Unlike the red carpet at the Oscars or other awards shows, the Met Gala red carpet is more about costume – as in theater costume – audacious, over-the-top. Last night’s gala specifically celebrated Chinese costume – or, more accurately, costumes inspired by fantasies of Oriental exoticism. China: Through the Looking Glass is the exhibition on display now, to which the Costume Institute and its glamorous guests paid tribute.
The Met Gala’s red carpet is one where pop divas can strut their stuff beside art and fashion world divas, and fashion itself can knock down conventional barriers for just one night. It’s tempting to say the crazier the better, until you see the results and realize it takes a certain finesse to pull off good fashion theater.
Many of the outrageous get-ups we saw splashed all over social media in the last 24 hours were tied directly to the theme of fashion designs inspired by China – or, in some cases, from China. Others seemed to be channeling diva fashion from the 1970s.
Here’s a taste of the Chinese glamor the exhibition celebrates, from Deco-era Hollywood when costume designers such as Travis Banton ruled the silver screen, to a 1997 gown John Galliano designed for Christian Dior. Banton took a Chinese fashion staple and gave it the Hollywood treatment. Galliano turned it into haute couture. Both raise the question many gala attendees faced this year: How do you accessorize a gown that has the jewelry built in?
Answer, in the case of Galliano: Take your cue from the gown – a bit of gold bead. At last night’s gala, Karolina Kurkova modernized that Chinese red with a short dress by Tommy Hilfiger paired with earrings by Fred Leighton made from antique Chinese mother-of-pearl gaming counters.
Chinese actress Fan Bingbing pulled her accent color from the gown itself, with fancy yellow diamond chandelier earrings from Chopard, just right with an embroidered cape and gown by Christopher Bu – very old Hollywood, China-doll glamorous.
Rihanna also opted for a Chinese designer this year. Guo Pei designed her headdress and imperial yellow fur-trimmed cape that covered a dozen red-carpeted steps and required an entire crew to chase after her, spreading it like men-in-waiting. That’s Cartier at her throat.
Fellow divas Jennifer Lopez and Beyonce vied for attention this year with transparent beaded gowns that seemed to pick up on the “gowns with jewels built-in” theme of the exhibit, but theirs were less in the elegant 1930s style and more over-the-top stage glam. ( JLo’s ensemble pays tribute to the evening’s theme with the red dragon motif in her Atelier Versace gown and Sutra fan earrings.)
Both obviously have the body and chutzpah to wear dresses with just enough beading to keep them from getting arrested.
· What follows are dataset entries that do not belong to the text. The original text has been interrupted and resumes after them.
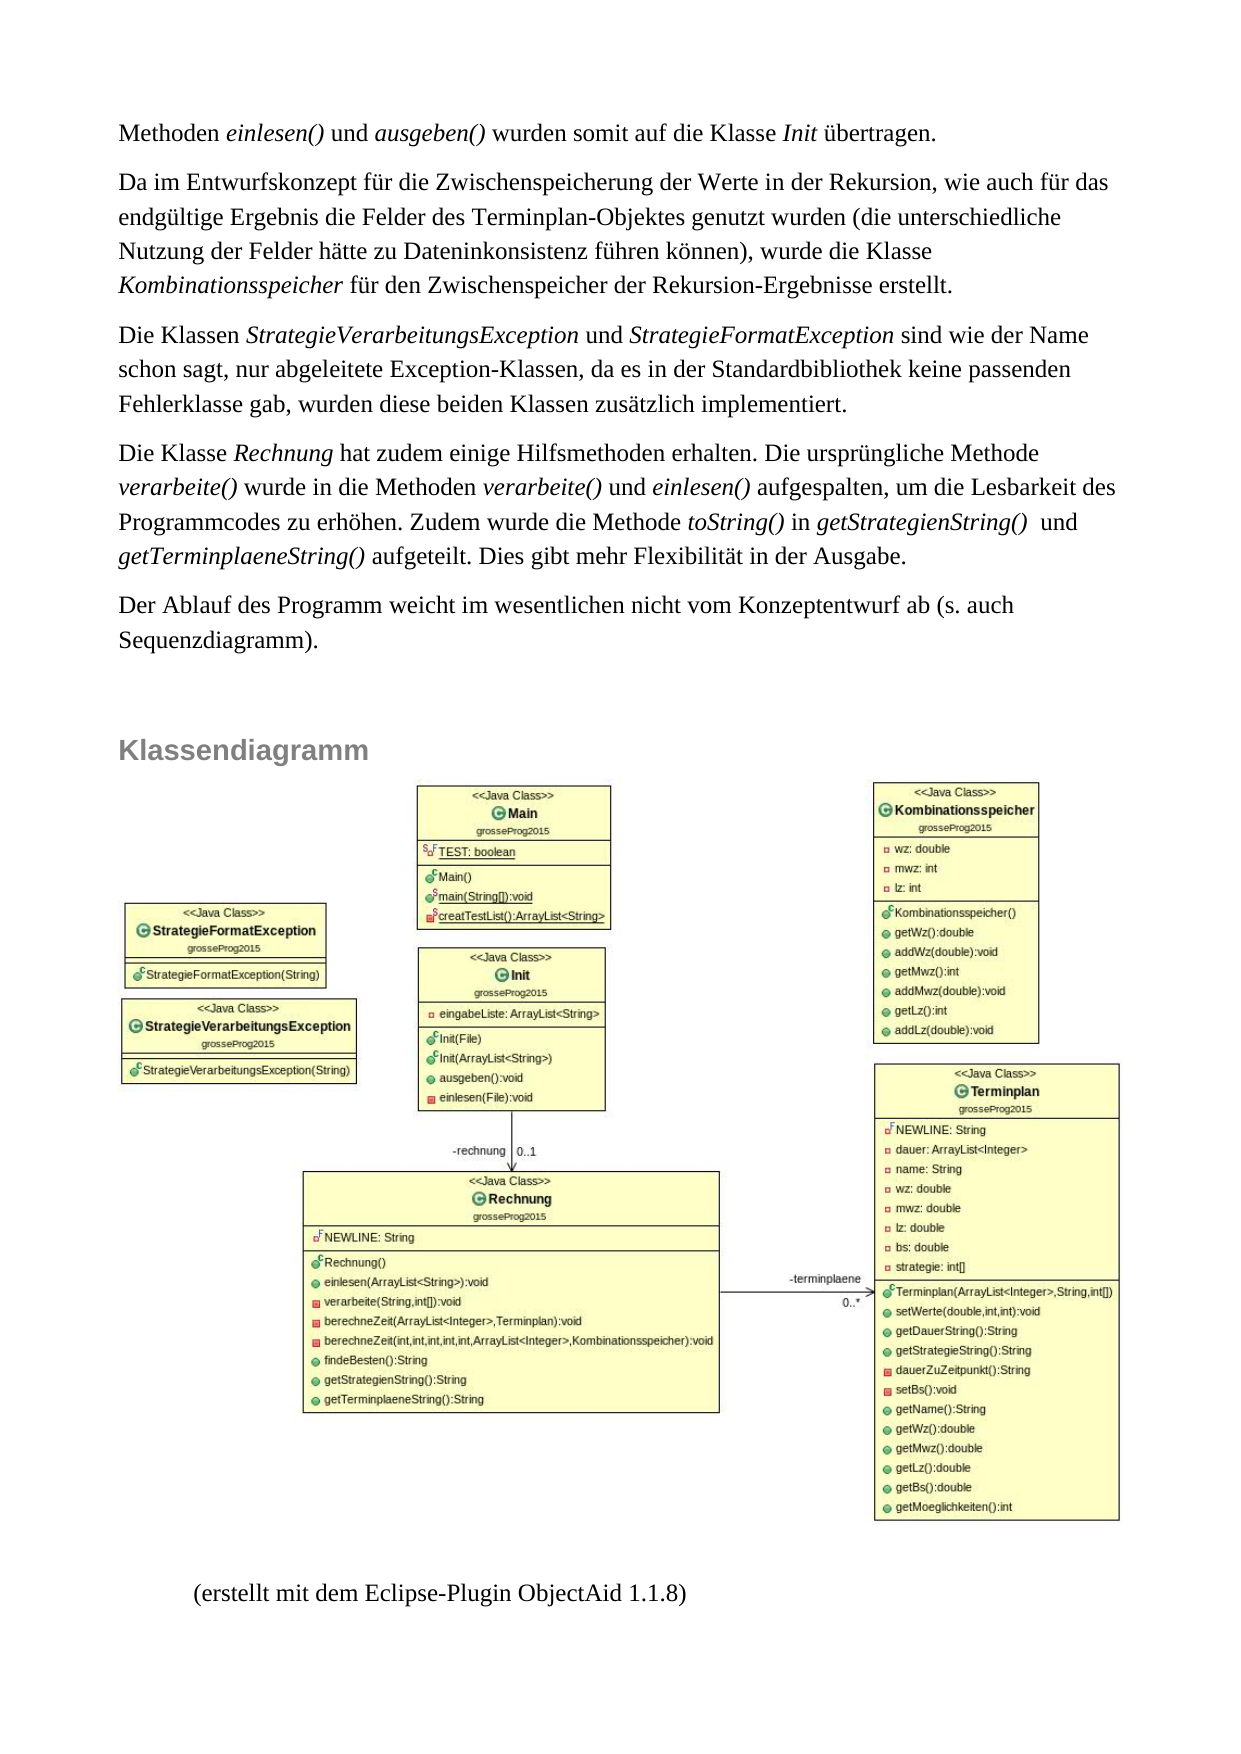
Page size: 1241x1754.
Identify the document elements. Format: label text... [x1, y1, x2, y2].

picture [118, 779, 1123, 1524]
subtitle Klassendiagramm [118, 733, 1122, 767]
text Methoden einlesen() und ausgeben() wurden somit auf die Klasse Init übertragen. [118, 118, 1122, 147]
text Der Ablauf des Programm weicht im wesentlichen nicht vom Konzeptentwurf ab (s. auch Sequenzdiagramm). [118, 590, 1122, 653]
text (erstellt mit dem Eclipse-Plugin ObjectAid 1.1.8) [118, 1578, 1122, 1607]
text Die Klassen StrategieVerarbeitungsException und StrategieFormatException sind wie der Name schon sagt, nur abgeleitete Exception-Klassen, da es in der Standardbibliothek keine passenden Fehlerklasse gab, wurden diese beiden Klassen zusätzlich implementiert. [118, 320, 1122, 417]
text Die Klasse Rechnung hat zudem einige Hilfsmethoden erhalten. Die ursprüngliche Methode verarbeite() wurde in die Methoden verarbeite() und einlesen() aufgespalten, um die Lesbarkeit des Programmcodes zu erhöhen. Zudem wurde die Methode toString() in getStrategienString() und getTerminplaeneString() aufgeteilt. Dies gibt mehr Flexibilität in der Ausgabe. [118, 438, 1122, 570]
text Da im Entwurfskonzept für die Zwischenspeicherung der Werte in der Rekursion, wie auch für das endgültige Ergebnis die Felder des Terminplan-Objektes genutzt wurden (die unterschiedliche Nutzung der Felder hätte zu Dateninkonsistenz führen können), wurde die Klasse Kombinationsspeicher für den Zwischenspeicher der Rekursion-Ergebnisse erstellt. [118, 167, 1122, 299]
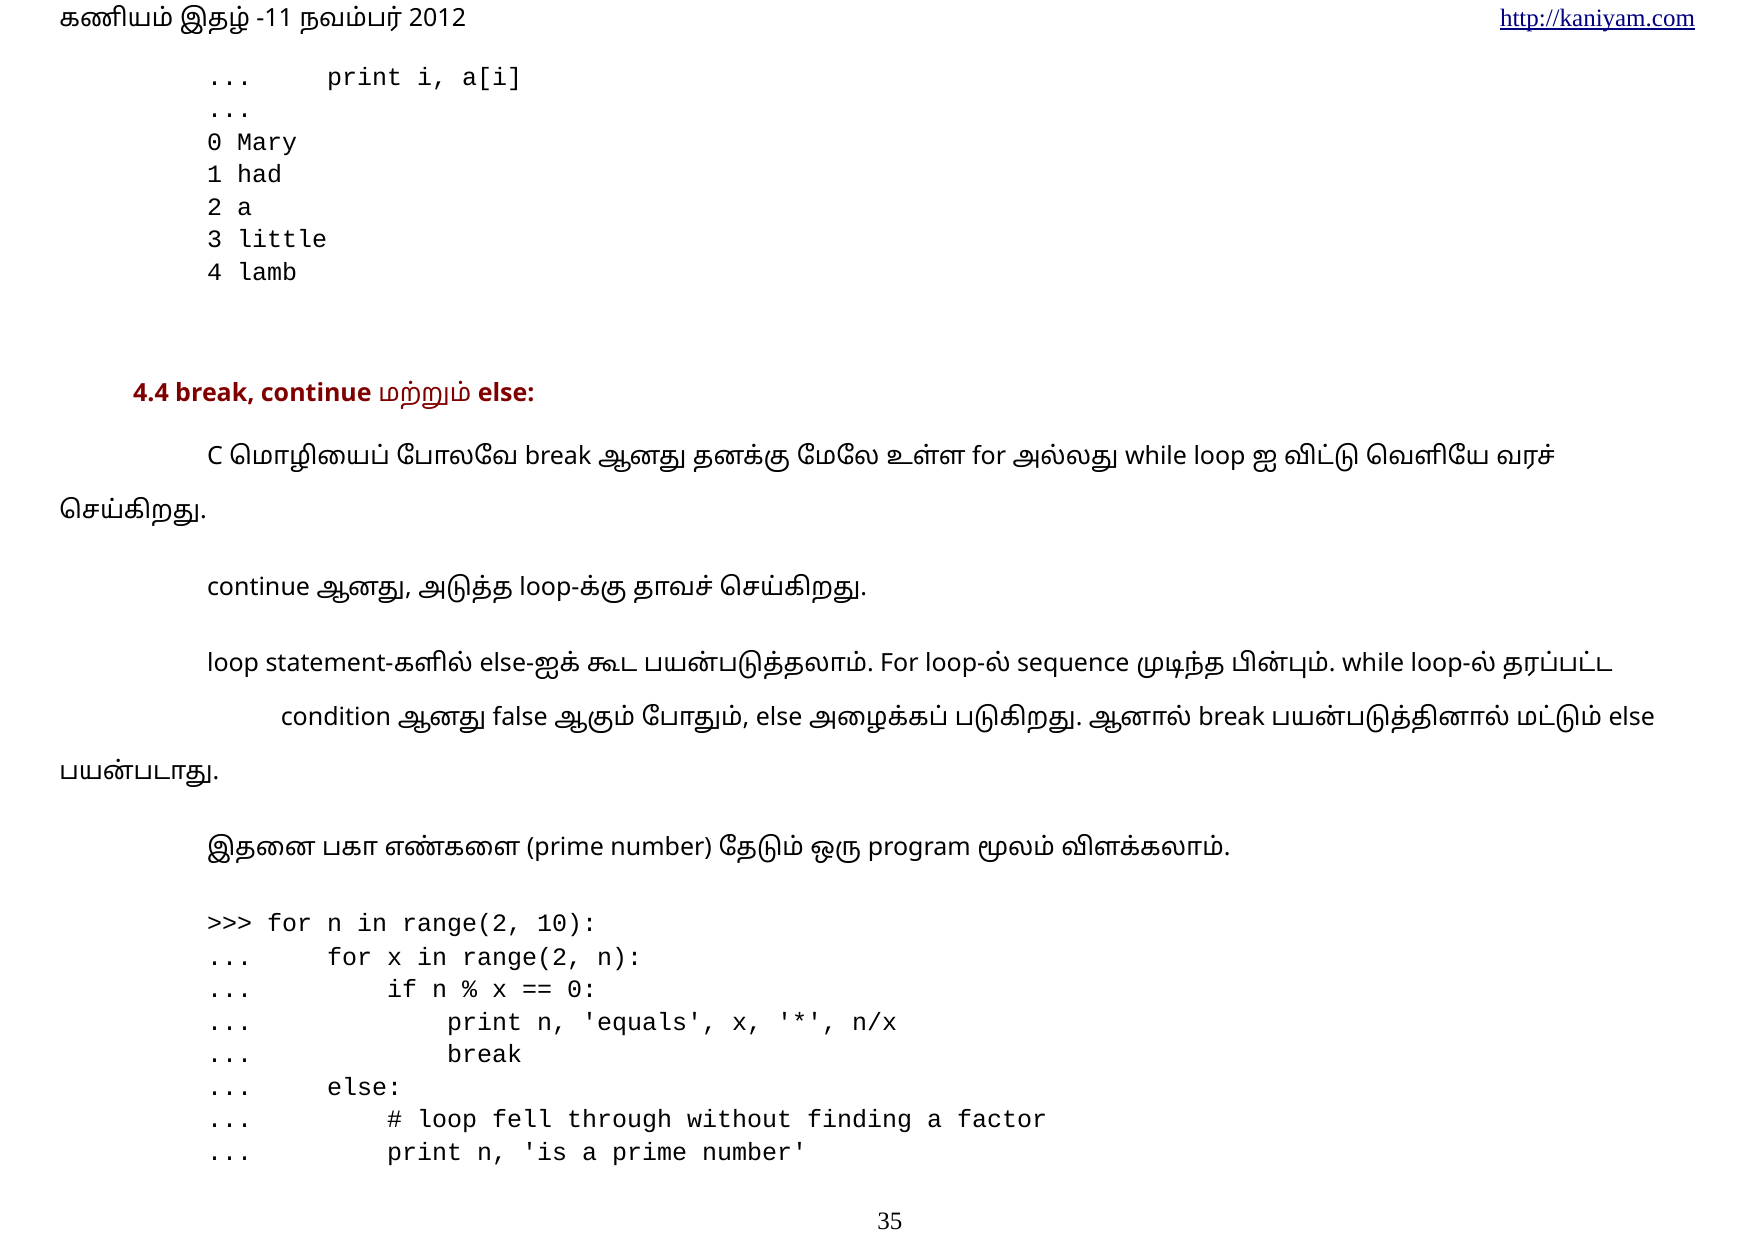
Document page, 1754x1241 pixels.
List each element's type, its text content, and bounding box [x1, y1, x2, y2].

text ... else: [59, 1074, 1695, 1103]
text ... print n, 'equals', x, '*', n/x [59, 1009, 1695, 1038]
text 3 little [59, 227, 1695, 255]
text ... print n, 'is a prime number' [59, 1139, 1695, 1168]
text C மொழியைப் போலவே break ஆனது தனக்கு மேலே உள்ள for அல்லது while loop ஐ விட்டு வெளியே வரச் செய்கிறது. [59, 438, 1695, 529]
text ... break [59, 1042, 1695, 1070]
text 0 Mary [59, 129, 1695, 158]
text continue ஆனது, அடுத்த loop-க்கு தாவச் செய்கிறது. [59, 568, 1695, 605]
text 2 a [59, 194, 1695, 223]
text ... for x in range(2, n): [59, 944, 1695, 973]
text ... # loop fell through without finding a factor [59, 1107, 1695, 1135]
text loop statement-களில் else-ஐக் கூட பயன்படுத்தலாம். For loop-ல் sequence முடிந்த பின்பும். while loop-ல் தரப்பட்ட condition ஆனது false ஆகும் போதும், else அழைக்கப் படுகிறது. ஆனால் break பயன்படுத்தினால் மட்டும் else பயன்படாது. [59, 644, 1695, 789]
text இதனை பகா எண்களை (prime number) தேடும் ஒரு program மூலம் விளக்கலாம். [59, 829, 1695, 866]
text 1 had [59, 162, 1695, 190]
text ... print i, a[i] [59, 64, 1695, 93]
text ... [59, 97, 1695, 125]
text 4.4 break, continue மற்றும் else: [59, 375, 1695, 412]
text 4 lamb [59, 259, 1695, 288]
text >>> for n in range(2, 10): [59, 905, 1695, 939]
text ... if n % x == 0: [59, 977, 1695, 1005]
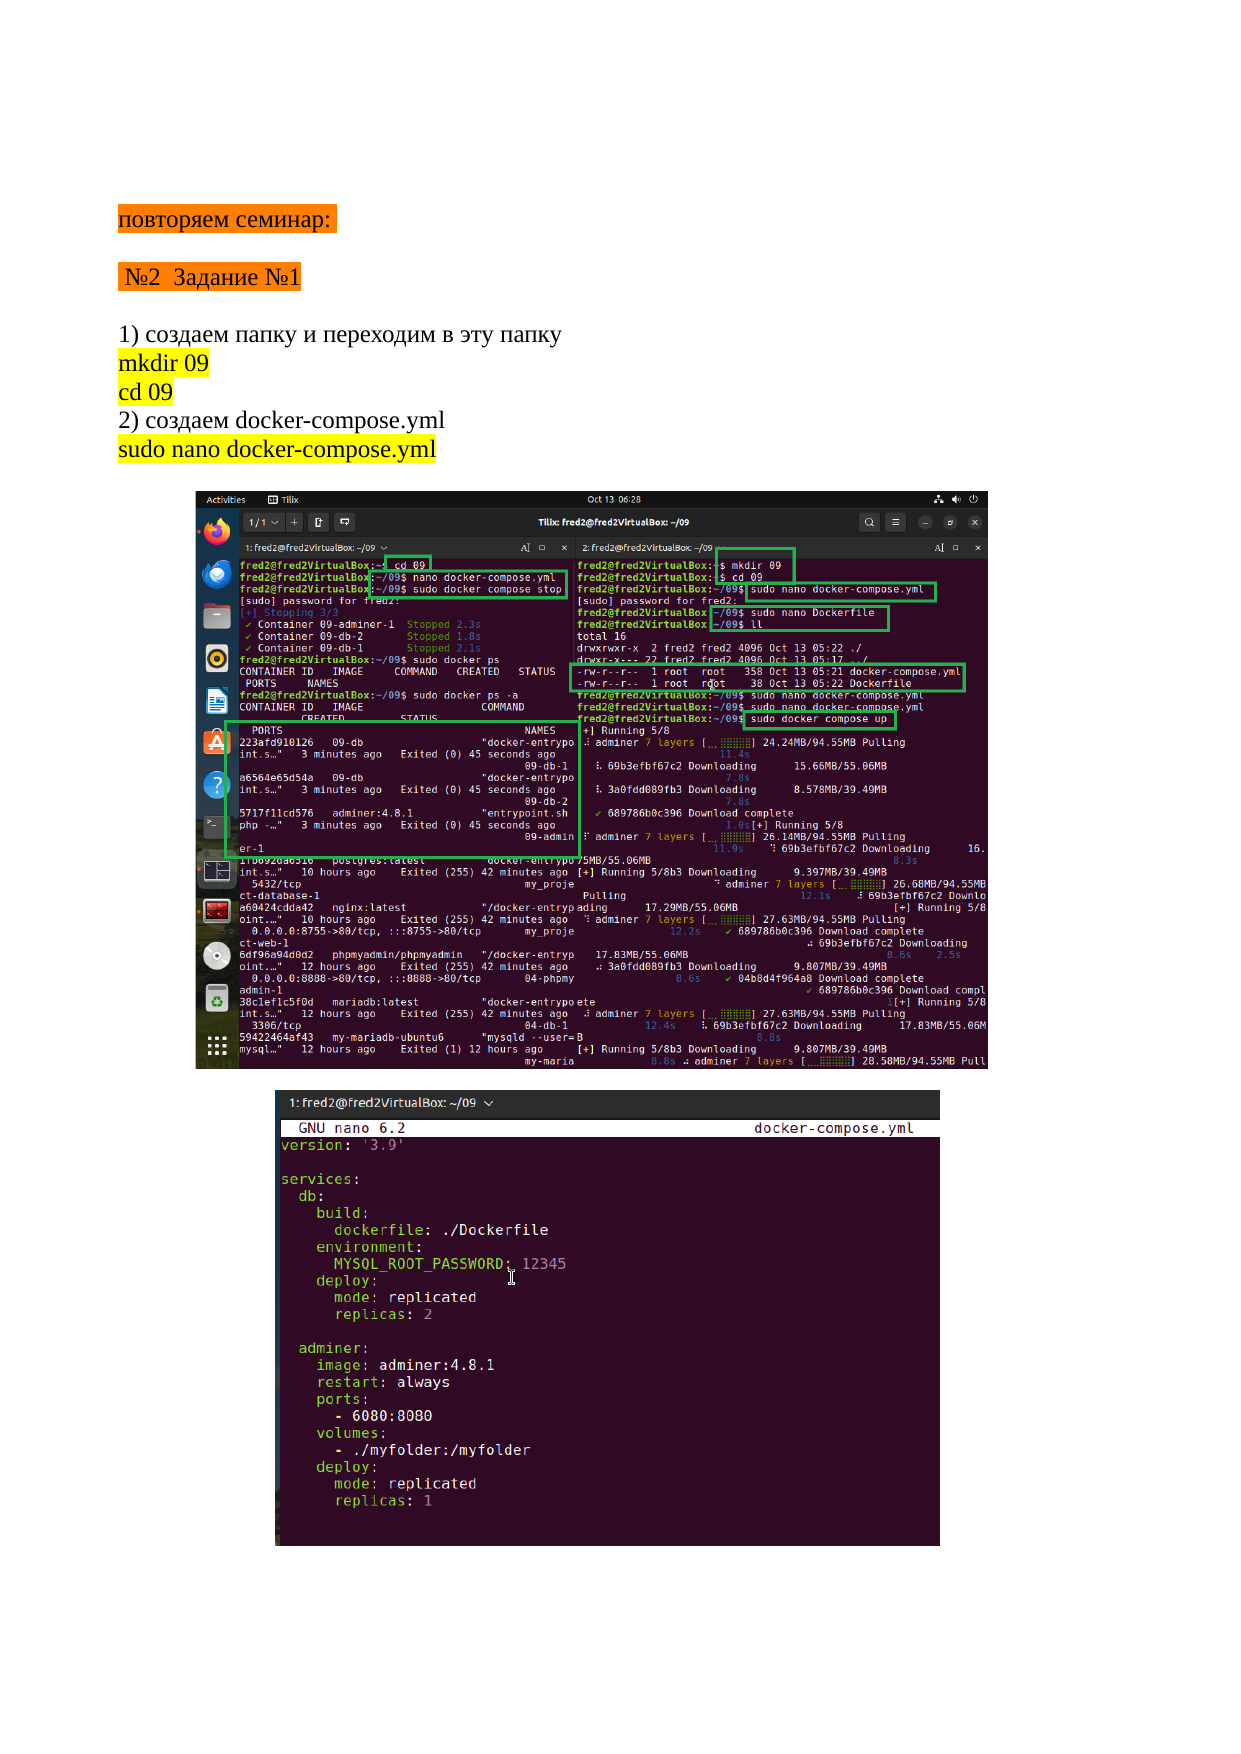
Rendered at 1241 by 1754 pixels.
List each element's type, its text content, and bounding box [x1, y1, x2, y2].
Supermodel Naomi Campbell showed up in a more elegant version of this look – a sequined Burberry gown with plunging neckline and semi-sheer panels. Tame by comparison, yet oh so sexy.
Naomi accessorized that glittery green-gold jewel of a gown with glittery green-gold Verdura jewels – a Turban ring of green tourmaline, diamond, platinum, a peridot-and-diamond bracelet, and a vintage brooch of citrine, emerald and diamond worn as a charm on a rope link bracelet.
That parade of peekaboo divas made me a little nostalgic though. Where had I seen that look before? And then it hit me: Cher. Here she is, with Bob Mackie, designer of the dress she’s wearing…at the Met Gala in 1974.
Lots of media attention today about how China: Through the Looking Glass is all about “appropriation,” Western designers stealing their looks from – or is it paying tribute to? – China. It’s a long-standing tradition in the design and fashion world. Last night, even the divas were stealing their looks – from the divas who ruled the red carpet 40 years ago.
I’m not sure how much Chinese aesthetics will be impacting fashion this year, but I bet we’ll have many more moments of Cher nostalgia. Just as Madonna channeled Marilyn Monroe in the eighties and Marilyn Monroe, 30 years prior, channeled Jean Harlow and other blonde bombshells of the 1930s, I think we can expect plenty more tributes to 1970s-style glamor in fashion and jewelry.